▶ [ЧТО СДЕЛАТЬ 1] Переведите на английский язык предложение из фрагмента о монастырских старцах: «И они спокойно, блаженно переходили в вечную жизнь.»
▶ [ЧТО СДЕЛАТЬ 2] Пожалуйста, определите, согласуются ли с фрагментом о монастырских старцах следующие утверждения, и для каждого ответьте «да» или «нет», приведя решающие слова фрагмента в точной цитате: (a) старцы, о которых идёт речь, блистали богословскими знаниями; (b) многие из этих старцев прошли заключения и ссылки; (c) при кончине старцев царила печаль.
▶ [ЧТО СДЕЛАТЬ 3] Продолжите фрагмент о монастырских старцах, начав сразу после последней фразы.

▶ [ФРАГМЕНТ ДОКУМЕНТА]
━━━━━━━━━━━━━━━━━━━━
Монашество – звание пожизненное: «Грядущего ко Мне не изжену вон» (Ин. 6:37)

Те старцы, которых я видел (многие из них прошли заключения, ссылки), большей частью жили очень просто. Они исполняли своё правило, несли своё послушание, не блистали какими-то богословскими знаниями, ни каким-то особым возвышенным житием, всё было очень просто. Но сама жизнь многолетняя, десятилетиями в монастыре - это освящающая жизнь монастырская, она их подготавливала к жизни вечной. И они спокойно, блаженно переходили в вечную жизнь. Такую же их христианскую кончину я видел, когда не было никакой печали, а, наоборот, даже была какая-то пасхальная радость о том, что человек отошёл уже ко Господу и пребывает с Ним в вечности.

- Могли бы вы назвать старца, который имел особое значение в вашей духовной жизни?
━━━━━━━━━━━━━━━━━━━━
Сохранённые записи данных
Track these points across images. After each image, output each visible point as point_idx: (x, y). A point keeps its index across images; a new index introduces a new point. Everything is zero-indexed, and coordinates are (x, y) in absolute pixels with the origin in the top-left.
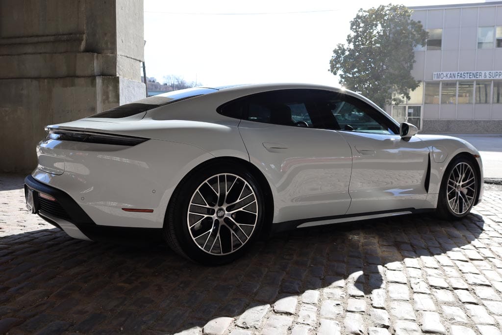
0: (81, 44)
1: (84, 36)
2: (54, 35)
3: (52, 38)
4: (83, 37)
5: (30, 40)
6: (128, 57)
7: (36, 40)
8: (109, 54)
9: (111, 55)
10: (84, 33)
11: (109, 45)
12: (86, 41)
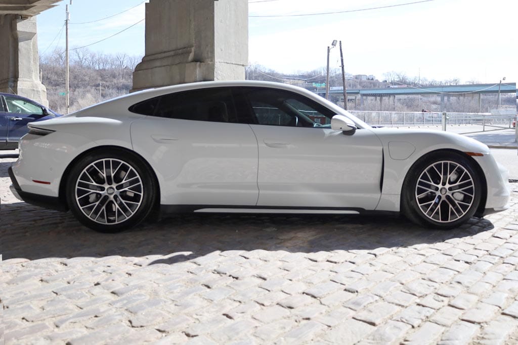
0: (189, 55)
1: (193, 49)
2: (173, 50)
3: (172, 53)
4: (191, 50)
5: (159, 56)
6: (228, 63)
7: (163, 55)
8: (209, 62)
9: (211, 63)
10: (193, 46)
11: (210, 55)
12: (195, 52)
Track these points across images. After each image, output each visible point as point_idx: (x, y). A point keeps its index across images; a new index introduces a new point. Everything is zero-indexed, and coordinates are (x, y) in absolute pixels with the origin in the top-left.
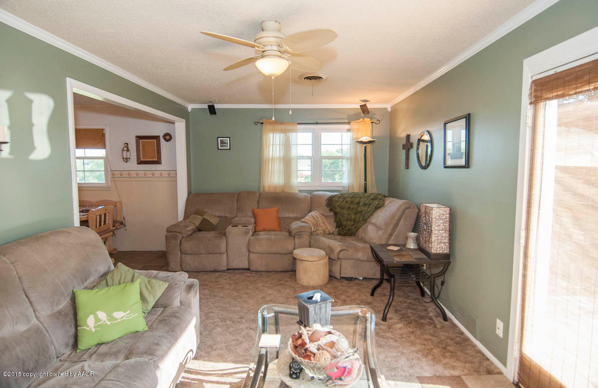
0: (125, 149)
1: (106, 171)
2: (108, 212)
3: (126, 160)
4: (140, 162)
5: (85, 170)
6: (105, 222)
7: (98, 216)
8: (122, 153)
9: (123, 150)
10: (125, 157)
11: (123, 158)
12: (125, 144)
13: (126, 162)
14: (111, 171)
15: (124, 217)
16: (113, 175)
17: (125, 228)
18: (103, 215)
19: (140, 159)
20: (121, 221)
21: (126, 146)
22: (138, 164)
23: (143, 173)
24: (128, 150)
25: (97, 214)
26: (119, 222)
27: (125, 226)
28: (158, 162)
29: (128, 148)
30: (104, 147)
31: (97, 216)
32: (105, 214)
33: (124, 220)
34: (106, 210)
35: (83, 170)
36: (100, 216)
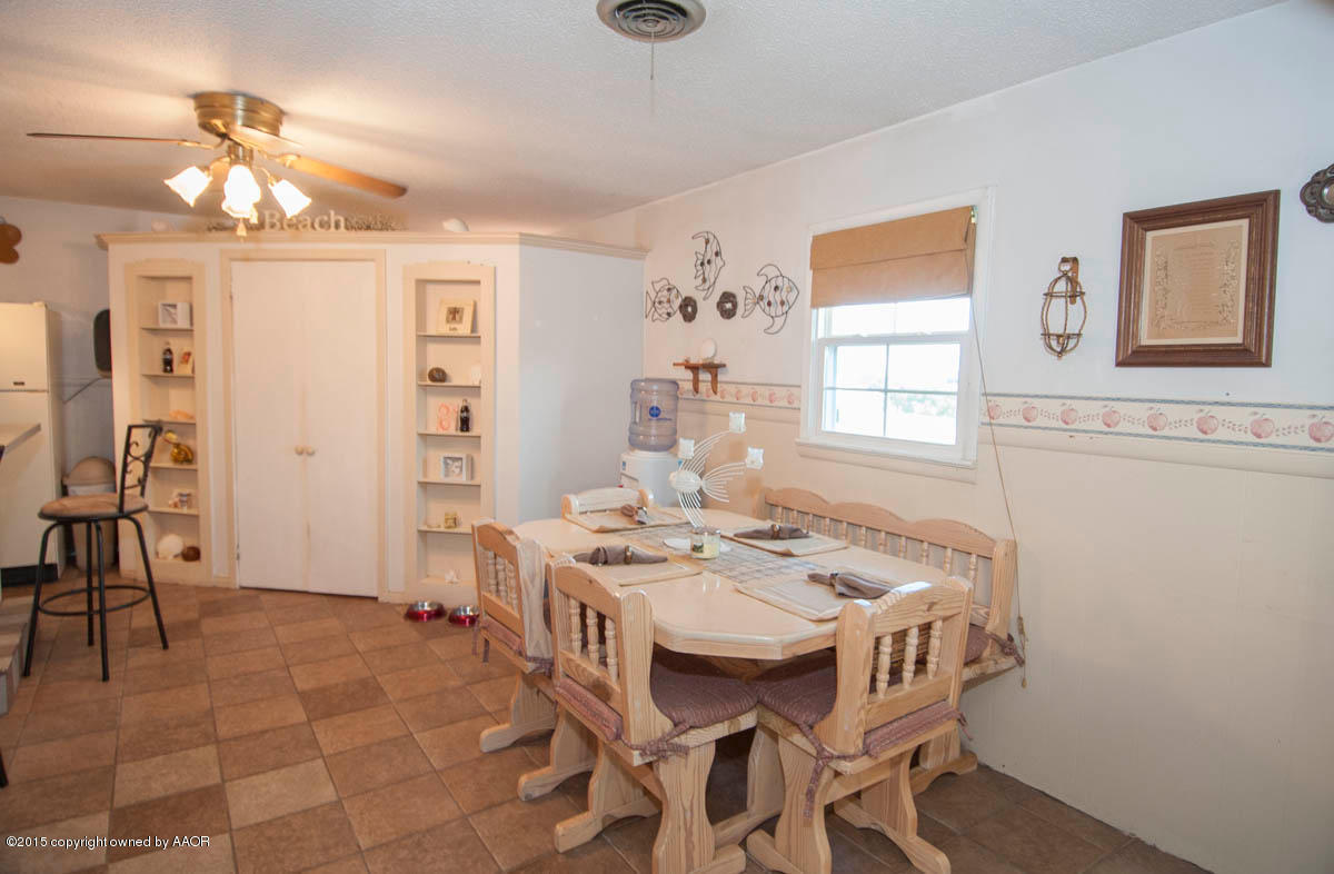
0: (1062, 286)
1: (963, 395)
2: (945, 619)
3: (1061, 343)
4: (1135, 356)
5: (889, 387)
6: (921, 662)
7: (888, 641)
8: (1045, 308)
9: (1050, 295)
10: (1056, 327)
11: (1047, 335)
12: (1064, 260)
13: (1060, 354)
14: (985, 394)
15: (1020, 619)
16: (990, 413)
17: (1018, 672)
18: (914, 632)
19: (1136, 336)
20: (1004, 636)
21: (1065, 274)
22: (1119, 364)
23: (1141, 411)
24: (1075, 294)
25: (879, 631)
26: (996, 639)
27: (1021, 662)
28: (1251, 353)
29: (1073, 281)
30: (968, 290)
31: (878, 640)
32: (926, 629)
33: (1021, 631)
34: (931, 606)
35: (883, 387)
36: (900, 637)
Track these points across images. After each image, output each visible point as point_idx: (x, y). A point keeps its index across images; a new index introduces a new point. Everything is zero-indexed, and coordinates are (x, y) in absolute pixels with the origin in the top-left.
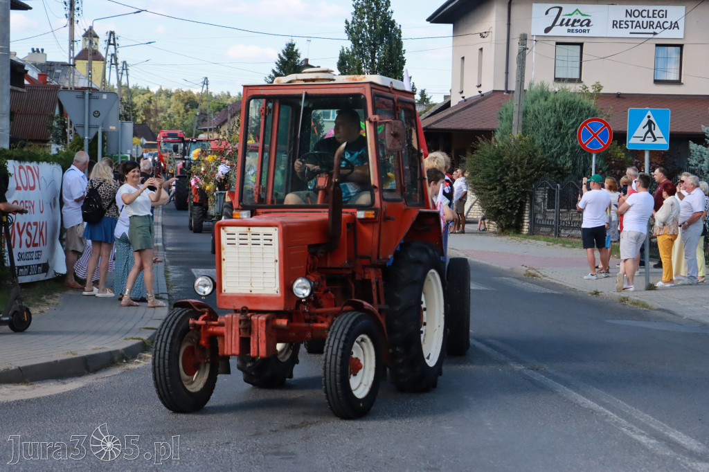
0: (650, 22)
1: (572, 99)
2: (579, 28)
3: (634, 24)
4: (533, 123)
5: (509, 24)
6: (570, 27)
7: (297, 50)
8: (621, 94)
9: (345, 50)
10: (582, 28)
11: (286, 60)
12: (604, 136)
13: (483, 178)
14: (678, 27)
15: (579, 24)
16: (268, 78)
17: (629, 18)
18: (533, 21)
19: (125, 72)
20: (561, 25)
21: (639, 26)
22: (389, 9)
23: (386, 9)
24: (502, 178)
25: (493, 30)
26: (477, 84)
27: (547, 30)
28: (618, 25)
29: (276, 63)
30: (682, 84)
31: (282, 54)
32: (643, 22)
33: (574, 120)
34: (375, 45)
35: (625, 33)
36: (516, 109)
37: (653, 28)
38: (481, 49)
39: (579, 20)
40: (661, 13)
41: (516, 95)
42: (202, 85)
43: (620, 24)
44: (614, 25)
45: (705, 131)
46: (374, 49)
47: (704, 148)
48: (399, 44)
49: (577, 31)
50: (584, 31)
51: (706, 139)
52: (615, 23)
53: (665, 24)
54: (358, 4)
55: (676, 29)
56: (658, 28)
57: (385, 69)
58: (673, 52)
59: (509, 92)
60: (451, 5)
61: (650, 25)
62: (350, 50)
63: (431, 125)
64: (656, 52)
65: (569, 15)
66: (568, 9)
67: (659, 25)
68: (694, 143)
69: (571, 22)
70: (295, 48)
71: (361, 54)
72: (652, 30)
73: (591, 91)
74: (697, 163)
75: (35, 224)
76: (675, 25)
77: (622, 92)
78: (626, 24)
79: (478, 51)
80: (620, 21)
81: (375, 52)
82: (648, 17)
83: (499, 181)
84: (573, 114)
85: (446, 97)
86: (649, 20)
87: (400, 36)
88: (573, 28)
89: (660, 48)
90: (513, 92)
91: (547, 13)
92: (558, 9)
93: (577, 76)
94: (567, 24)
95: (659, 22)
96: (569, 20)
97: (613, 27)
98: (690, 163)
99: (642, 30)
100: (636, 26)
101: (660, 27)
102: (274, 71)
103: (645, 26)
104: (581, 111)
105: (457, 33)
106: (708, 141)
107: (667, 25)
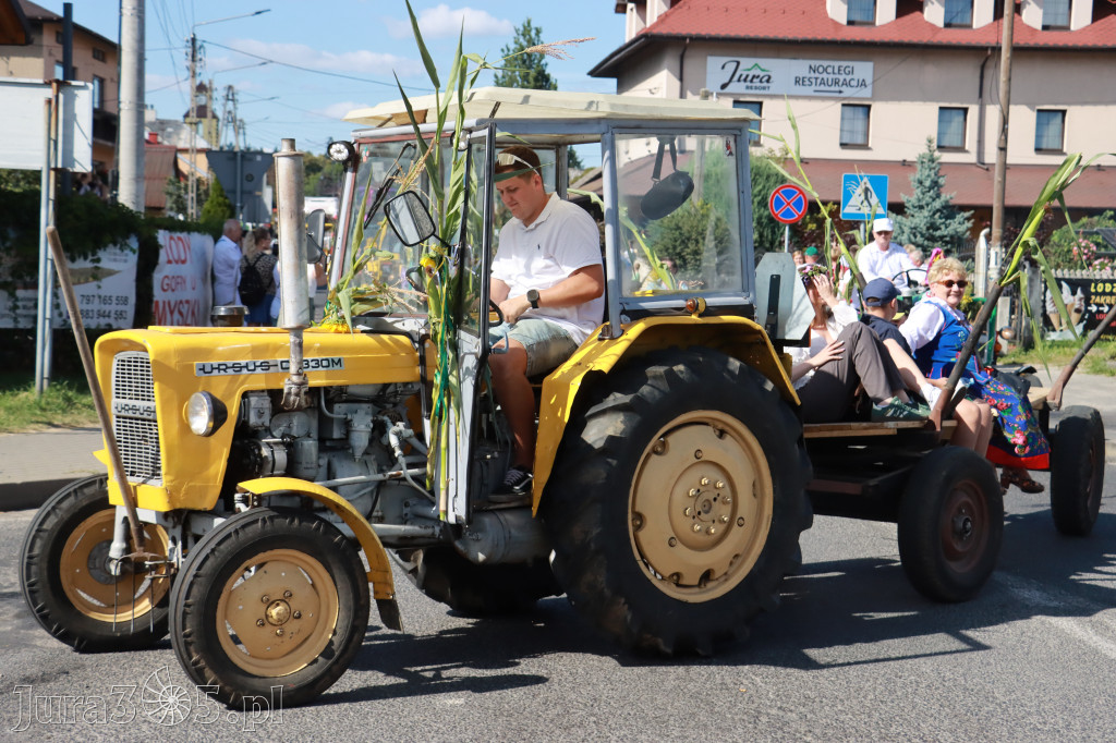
0: (836, 79)
1: (759, 164)
2: (759, 84)
3: (819, 81)
4: (715, 190)
5: (681, 79)
6: (749, 84)
8: (804, 159)
10: (763, 85)
12: (798, 204)
13: (661, 251)
14: (865, 86)
15: (758, 80)
17: (812, 75)
18: (708, 76)
19: (241, 131)
20: (739, 80)
21: (824, 84)
22: (543, 62)
23: (540, 61)
24: (682, 250)
25: (664, 86)
27: (724, 87)
28: (801, 82)
30: (869, 149)
32: (828, 79)
33: (760, 187)
35: (809, 90)
36: (696, 172)
37: (838, 86)
39: (758, 76)
40: (847, 70)
41: (696, 157)
43: (803, 81)
44: (796, 82)
47: (904, 219)
49: (756, 88)
50: (764, 88)
52: (798, 79)
53: (852, 81)
54: (508, 55)
55: (863, 87)
56: (845, 86)
58: (860, 113)
59: (682, 152)
60: (616, 58)
61: (835, 83)
64: (843, 113)
65: (749, 70)
66: (747, 63)
67: (846, 83)
68: (893, 212)
69: (749, 78)
72: (837, 88)
73: (778, 154)
75: (187, 302)
76: (863, 84)
77: (806, 157)
78: (809, 81)
80: (803, 78)
82: (834, 73)
83: (679, 254)
84: (760, 180)
86: (834, 77)
88: (752, 85)
89: (847, 109)
90: (692, 152)
91: (723, 67)
92: (735, 64)
93: (757, 139)
94: (745, 80)
95: (845, 79)
96: (747, 76)
97: (796, 84)
99: (827, 88)
100: (821, 83)
103: (830, 83)
104: (768, 177)
105: (621, 88)
106: (908, 212)
107: (854, 83)
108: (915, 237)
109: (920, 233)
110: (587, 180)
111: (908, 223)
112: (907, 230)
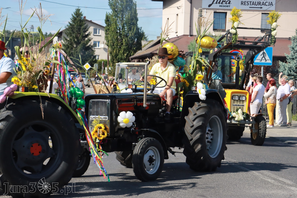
0: (259, 2)
2: (225, 5)
5: (191, 3)
6: (221, 4)
7: (81, 12)
8: (245, 37)
9: (108, 14)
10: (227, 5)
11: (76, 17)
15: (225, 3)
16: (66, 26)
18: (203, 1)
20: (216, 3)
21: (254, 4)
25: (184, 5)
26: (175, 32)
27: (210, 6)
28: (244, 4)
29: (71, 19)
31: (73, 14)
32: (256, 2)
34: (123, 11)
35: (247, 7)
37: (261, 5)
38: (177, 15)
39: (225, 1)
42: (30, 29)
43: (245, 3)
44: (242, 3)
45: (287, 56)
46: (123, 13)
47: (286, 64)
48: (135, 11)
49: (224, 6)
50: (227, 6)
51: (287, 60)
52: (242, 2)
53: (266, 3)
55: (271, 5)
56: (263, 5)
57: (129, 23)
59: (191, 36)
61: (259, 4)
62: (111, 14)
63: (153, 51)
64: (262, 17)
68: (281, 61)
69: (221, 2)
70: (80, 11)
71: (116, 16)
72: (260, 6)
74: (282, 71)
77: (246, 36)
78: (247, 3)
79: (176, 15)
80: (245, 2)
81: (124, 15)
85: (158, 37)
87: (136, 7)
88: (222, 5)
89: (264, 15)
94: (219, 3)
95: (263, 2)
97: (241, 5)
98: (279, 71)
99: (255, 6)
100: (252, 4)
101: (264, 4)
102: (69, 23)
103: (257, 4)
105: (165, 6)
106: (288, 61)
107: (267, 4)
108: (291, 72)
109: (293, 70)
110: (150, 46)
111: (288, 66)
112: (287, 69)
━━━━━━━━━━━━━━━━━━━━
▶ [ОТВЕТ 1] And they passed into eternal life peacefully and blissfully.

▶ [ОТВЕТ 2]
(a) Нет: «не блистали какими-то богословскими знаниями».
(b) Да: «многие из них прошли заключения, ссылки».
(c) Нет: «не было никакой печали».

▶ [ОТВЕТ 3]
- Да, конечно. Это мой духовник отец Кирилл (Павлов). Это человек, который учил не словом, а своей жизнью. От него не так часто можно было услышать какое-то особенно нравоучительное слово, но сам его облик, сам пример его, как он поступал в своей жизни – это учило лучше всякого слова. Как сказано где-то в отечнике: пришёл монах к какому-то старцу и молчал; когда старец спросил: почему ты молчишь, монах ответил, что мне достаточно просто смотреть на тебя. Так и с отцом Кириллом – было достаточно просто его видеть, достаточно было просто с ним общаться, чтобы уже получать огромную духовную пользу от него. И если его охарактеризовать одним словом, то это слово – любовь. Полная, христианская, самоотверженная любовь. Отец Кирилл очень много общался с молодыми братьями, вечером можно было собраться в его келье, на так называемые чтения. Он сам читал Библию – начинал с самого начала, с книги Бытия и до самого конца, книги Откровения. И много раз прочитывал, не знаю сколько; это было каждый день, в течение часа. Сначала он читал Библию, а затем что-то из святых отцов. Были, конечно, какие-то вопросы, он редко отвечал сам, но просил братьев, которые были богословски образованы.

И каждый день у него совершалось монашеское правило (в 12 ч.) перед обедом (в 13 ч.): три канона с акафистом. Отец Кирилл всегда сам читал наизусть акафист Божией Матери, это было его чтение. И что ещё интересно было в отце Кирилле: я никогда в нём не замечал действия каких-то страстей. Когда говорят, что в нём была какая-то прозорливость, я не могу согласиться с этим (и сам он тоже этого очень не любил), хотя я сталкивался с такими случаями, когда он помогал как бы заочно. Но сказать, что какие-то сверхъестественные, необычные вещи происходили, не могу. У него всегда была любовь и простота. Два главных качества. Всё совершенно естественно и просто, он никогда не стремился ничего изобразить и всегда был таким, какой он есть. И это, конечно, самая большая школа, которая есть – иметь такого старца, видеть, слышать его, общаться с ним и учиться на его примере.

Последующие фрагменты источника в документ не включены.